Why do people attempt suicide in public places? Woman loses life to suicide in Auburn Hills parking lot
|The Oakland Press/TIM THOMPSON|
This is what happened yesterday when employees arrived to work at Industrial Experimental Technologies in Auburn Hills. They found a 48-year-old Oakland County woman face down with what appeared to be self-inflicted lacerations on the inside of her arms, reports John Turk of The Oakland Press.
The employees were obviously shaken, and this will surely be an image that will stick in their minds forever — and probably replayed itself over and over as they tried to fall asleep last night. This event could possibly affect their state of mental health as well. A vicious circle.
This is something I don't think a person could ever really get over. I know, for me personally, I would never get over it.
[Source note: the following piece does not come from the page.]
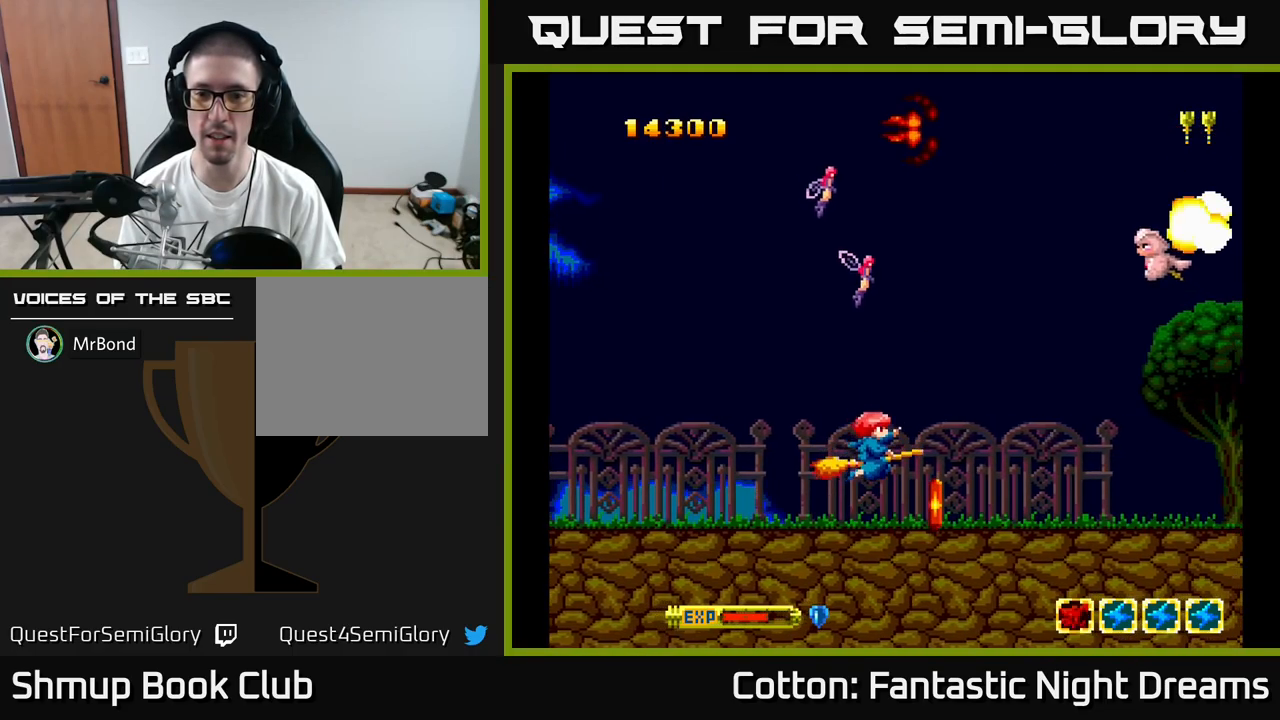
{"buttons": ["DPAD_UP"], "right_stick": "center", "events": [[50, "DPAD_LEFT", "down"], [100, "Y", "down"], [117, "DPAD_DOWN", "up"], [133, "Y", "up"], [200, "DPAD_UP", "down"], [250, "DPAD_LEFT", "up"]]}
One of the most public suicides within the last 50 years was that of Christine Chubbuck, a news anchor in Florida. She went through the newscast, covering three national news stories and a local restaurant shooting from the previous day. She ended by saying, "In keeping with Channel 40's policy of bringing you the latest in 'blood and guts' and in living color, you are going to see another first — attempted suicide." She then drew a gun, shot herself behind the ear, slumped forward and was pronounced dead 14 hours later.
I don't know about you, but this is not something I would want to be remembered for. I would not want this to be the last image people had of me. And I would especially not want the image of my dead body to be what people — strangers even — replayed in their heads day after day and, likely, remembered for the rest of their lives.
Forevermore, people will not remember you for your accomplishments, but for this.
When Google searching "Christine Chubbuck," every search talks about her "live on-air suicide." No, she is not remembered for the things she did in her life or for the stories she covered. Instead she is remembered for the gruesome way in which she died.
Authorities have been looking into how to prevent public deaths, specifically the most common public suicide of jumping from a bridge, with preventive measures such as concrete barriers, suicide hot line phones or safety nets hanging from bridges.
Kevin Hines, who survived a leap from the Golden Gate Bridge in 2000, told The Associated Press, "I would never have jumped off that bridge" if there had been obstructions in the way."
Most importantly, if someone posts on social media about suicide or if you see someone in a public place about to commit suicide, take it seriously and call 9-1-1 immediately.